[Download] "Honesty and Opacity in Charge Bargains (Response to Article by Gerard Lunch in This Issue, P. 1399)" by Stanford Law School # Book PDF Kindle ePub Free
eBook details
- Title: Honesty and Opacity in Charge Bargains (Response to Article by Gerard Lunch in This Issue, P. 1399)
- Author : Stanford Law School
- Release Date : January 01, 2003
- Genre: Law,Books,Professional & Technical,
- Pages : * pages
- Size : 261 KB
Description
Judge Gerard Lynch has helped legal scholars recognize what observers in the trenches have known for years: American criminal justice systems have become administrative systems mn by executive-branch officials (namely, prosecutors). (1) In these administrative criminal justice systems, judges serve as mere functionaries, only occasionally supervising the determination of guilt, and maintaining a somewhat larger voice at sentencing.
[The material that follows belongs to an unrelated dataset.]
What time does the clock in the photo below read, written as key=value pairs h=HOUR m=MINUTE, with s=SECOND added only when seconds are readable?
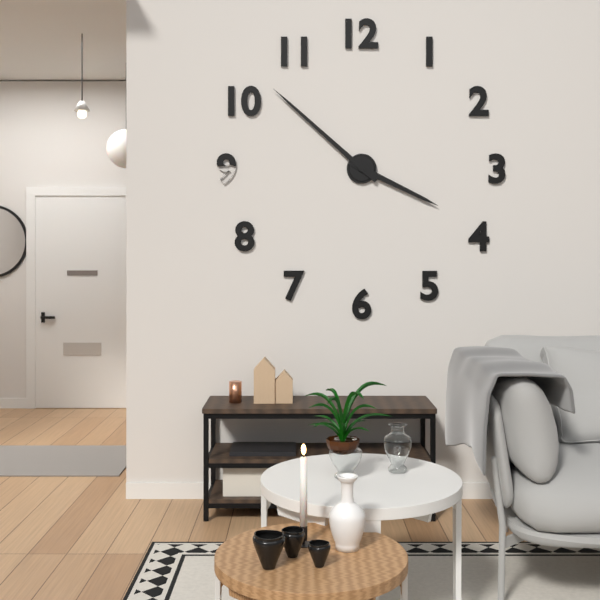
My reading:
h=3 m=52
We are therefore deeply grateful that Judge Lynch, who knows the centrality of the prosecutor in criminal "adjudication," (2) responded to our Screening/Bargaining Tradeoff hypothesis. (3) For Judge Lynch, the kind of aggressive prosecutorial screening we propose and then explore at work in the New Orleans District Attorney's Office amounts to a "refinement" rather than an "alternative" to the dominant administrative criminal process. (4) He supports "careful screening of cases to eliminate unrealistic charges"; (5) but Judge Lynch parts with the next crucial step of the Screening/Bargaining Tradeoff, which aims to reduce the number of charge bargains (that is, cases settled through reductions of initial charges). He doubts that such restrictions on charge bargains are a good thing. When faced with a choice between an administrative system that stresses screening and suppresses later bargaining, and an administrative system that emphasizes bargaining, Lynch favors the latter.